Information provided —
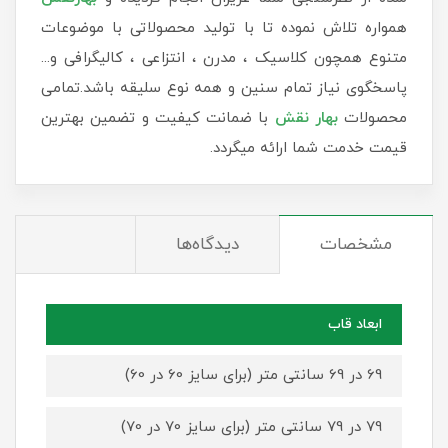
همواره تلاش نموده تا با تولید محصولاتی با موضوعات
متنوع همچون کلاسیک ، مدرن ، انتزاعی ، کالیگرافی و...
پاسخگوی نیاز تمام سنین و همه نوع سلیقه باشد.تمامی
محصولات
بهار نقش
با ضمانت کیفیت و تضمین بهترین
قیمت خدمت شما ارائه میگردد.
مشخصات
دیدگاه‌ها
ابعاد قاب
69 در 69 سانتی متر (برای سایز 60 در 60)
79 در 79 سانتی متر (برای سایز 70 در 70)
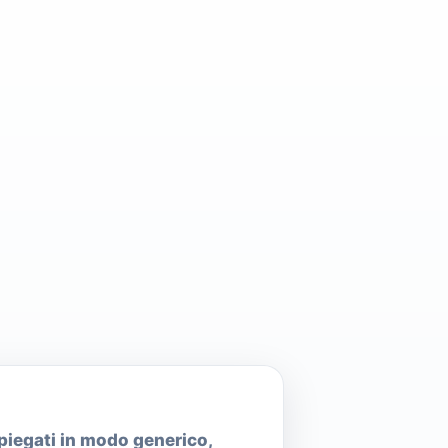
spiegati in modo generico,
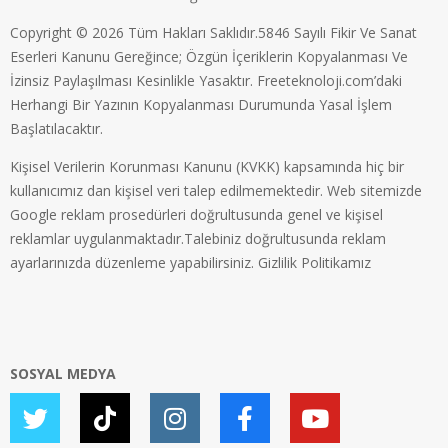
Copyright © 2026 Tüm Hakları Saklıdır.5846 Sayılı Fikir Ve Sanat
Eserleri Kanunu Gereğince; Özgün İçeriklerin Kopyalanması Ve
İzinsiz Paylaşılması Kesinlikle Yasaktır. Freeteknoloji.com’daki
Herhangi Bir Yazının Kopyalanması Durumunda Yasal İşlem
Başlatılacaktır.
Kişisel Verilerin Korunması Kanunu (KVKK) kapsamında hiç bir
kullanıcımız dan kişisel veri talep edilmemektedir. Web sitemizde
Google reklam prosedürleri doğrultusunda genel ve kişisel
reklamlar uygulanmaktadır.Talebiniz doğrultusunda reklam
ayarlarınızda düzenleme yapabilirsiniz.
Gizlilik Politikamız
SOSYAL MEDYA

---

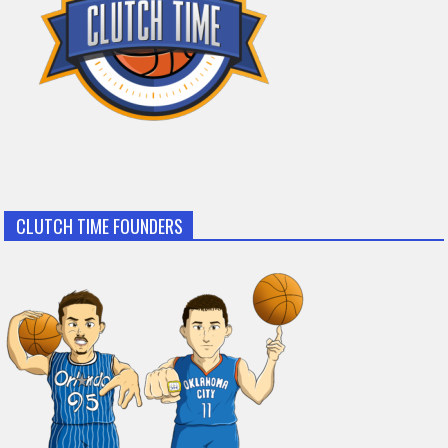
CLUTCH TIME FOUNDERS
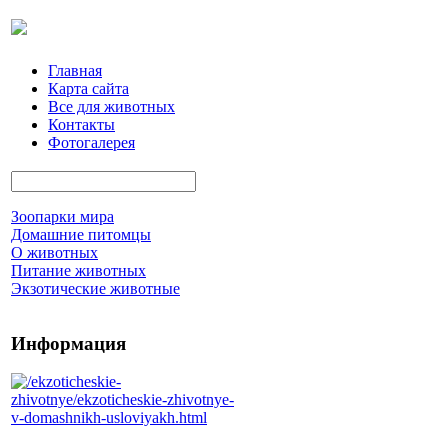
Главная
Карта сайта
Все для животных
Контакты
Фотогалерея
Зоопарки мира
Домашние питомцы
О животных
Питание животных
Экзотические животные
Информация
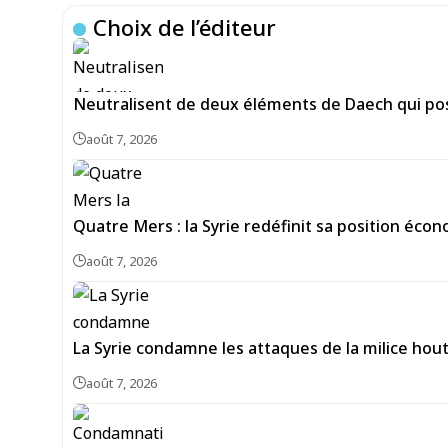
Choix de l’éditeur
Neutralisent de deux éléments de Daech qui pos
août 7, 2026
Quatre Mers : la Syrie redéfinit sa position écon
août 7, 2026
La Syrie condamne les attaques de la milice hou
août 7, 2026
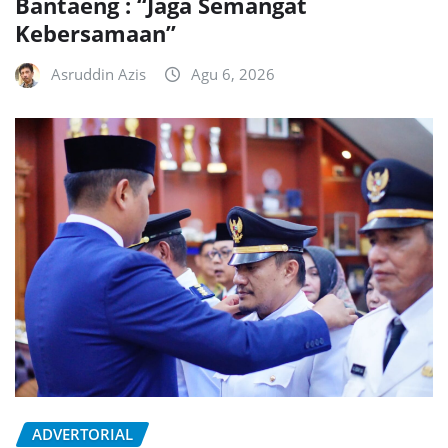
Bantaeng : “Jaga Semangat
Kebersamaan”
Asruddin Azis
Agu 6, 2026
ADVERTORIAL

Task instructions — Copy out the data from the line with "همواره تلاش نموده" to the line with "spiegati in modo", keeping both of those lines, and omit the pictures.

Finished task —
همواره تلاش نموده تا با تولید محصولاتی با موضوعات
متنوع همچون کلاسیک ، مدرن ، انتزاعی ، کالیگرافی و...
پاسخگوی نیاز تمام سنین و همه نوع سلیقه باشد.تمامی
محصولات
بهار نقش
با ضمانت کیفیت و تضمین بهترین
قیمت خدمت شما ارائه میگردد.
مشخصات
دیدگاه‌ها
ابعاد قاب
69 در 69 سانتی متر (برای سایز 60 در 60)
79 در 79 سانتی متر (برای سایز 70 در 70)
spiegati in modo generico,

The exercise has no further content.